(Passage for review begins)
The $t$ and $W$ are thus formally treated as decaying into a
large number of zero-mass particles that represent the energies
deposited in the detector.  Defined in this way, the individual
jets have sizeable invariant masses --- often on the order of
$10 \, {\rm GeV/c^2}$ or higher.

A possible alternative method to determine the top mass in each
event would be to use only the {\it directions} of the jets in
the top rest frame, treating the jets as zero-mass objects.  To
do this, let $\psi_{1}$ and $\psi_{2}$ be the angles between the
$b$-jet and the two jets from $W$ decay in that frame.  Then
$\psi_{3} = 2\pi - \psi_{1} - \psi_{2}$ is the angle between
the $W$ decay jets.  According to zero-mass kinematics,
\begin{eqnarray}
\frac{m_t}{m_W} =
\frac
{\sin{\psi_{1}} \, + \, \sin{\psi_{2}} \, + \, \sin{\psi_{3}}}
{\sqrt{2 \, \sin{\psi_{1}} \, \sin{\psi_{2}} \,
(1 - \cos{\psi_{3}})}}
\; .
\label{eq:angles}
\end{eqnarray}
The angles needed in this formula can be obtained from the measured
jet 4-momenta in any frame using Eq.~(\ref{eq:costhe}).  At the
partonic level, the use of zero-mass kinematics is promising since,
{\it e.g.}, the energy of the $b$-quark is
$\approx 70 \, {\rm GeV}$, so the influence of its mass
$m_b \approx 5 \, {\rm GeV/c^2}$ is very small.

An advantage of this technique is that it measures the top quark
mass in units of $m_W$, which is independently known \cite{wmass}.
(Passage for review ends)
▸ Work instruction 1: Please rewrite the rows starting at the line containing "right shoulder: (1363, 422, 10)" and ending at the last row, changing "wrist" to "hand" and leaving everything else the same.
(Available data begins)
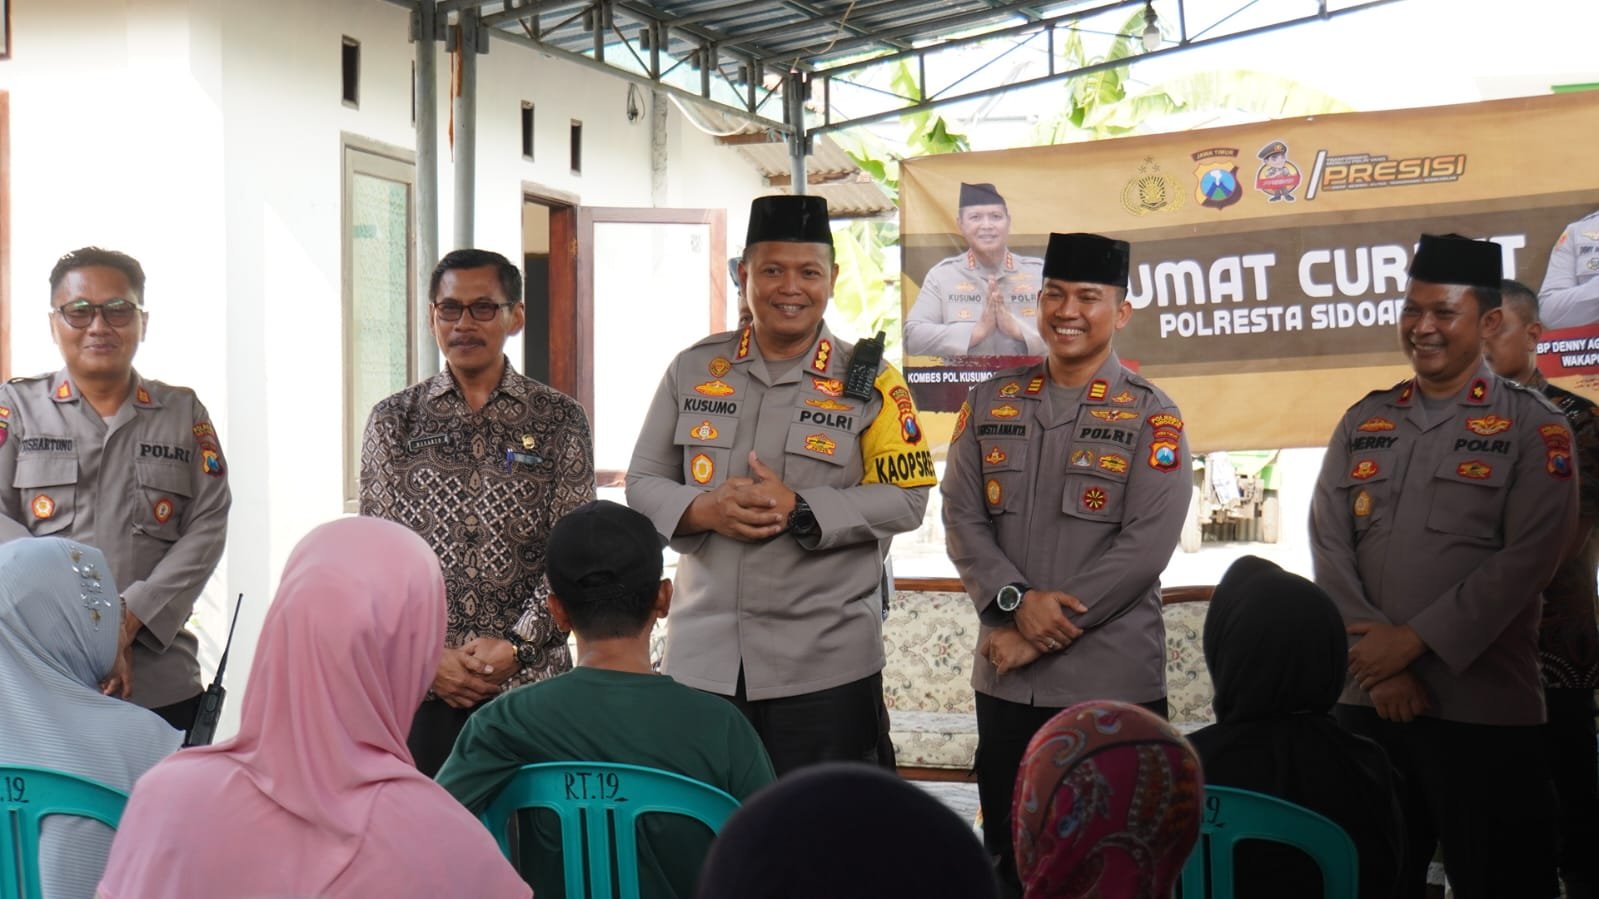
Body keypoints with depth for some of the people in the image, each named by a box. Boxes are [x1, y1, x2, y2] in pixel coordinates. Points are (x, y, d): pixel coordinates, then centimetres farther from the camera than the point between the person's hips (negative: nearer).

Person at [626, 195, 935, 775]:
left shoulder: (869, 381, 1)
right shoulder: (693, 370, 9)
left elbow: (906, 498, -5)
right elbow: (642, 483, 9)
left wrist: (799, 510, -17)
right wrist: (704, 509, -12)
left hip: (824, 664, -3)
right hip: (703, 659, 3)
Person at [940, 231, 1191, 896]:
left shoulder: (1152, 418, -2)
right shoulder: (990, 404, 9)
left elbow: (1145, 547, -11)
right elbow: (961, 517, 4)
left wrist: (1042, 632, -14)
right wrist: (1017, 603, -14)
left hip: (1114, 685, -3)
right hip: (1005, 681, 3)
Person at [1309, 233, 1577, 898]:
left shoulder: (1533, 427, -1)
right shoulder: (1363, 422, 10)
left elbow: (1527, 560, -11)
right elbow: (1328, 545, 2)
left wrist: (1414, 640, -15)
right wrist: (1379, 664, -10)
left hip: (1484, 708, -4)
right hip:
(Available data ends)
▸ Work instruction 2: In the passage on measuring the top mass, how large are the invariant masses of the individual jets?

▸ Response 1:
right shoulder: (1363, 422, 10)
left elbow: (1527, 560, -11)
right elbow: (1328, 545, 2)
left hand: (1414, 640, -15)
right hand: (1379, 664, -10)
left hip: (1484, 708, -4)
right hip:

▸ Response 2: Often on the order of 10 GeV/c² or higher.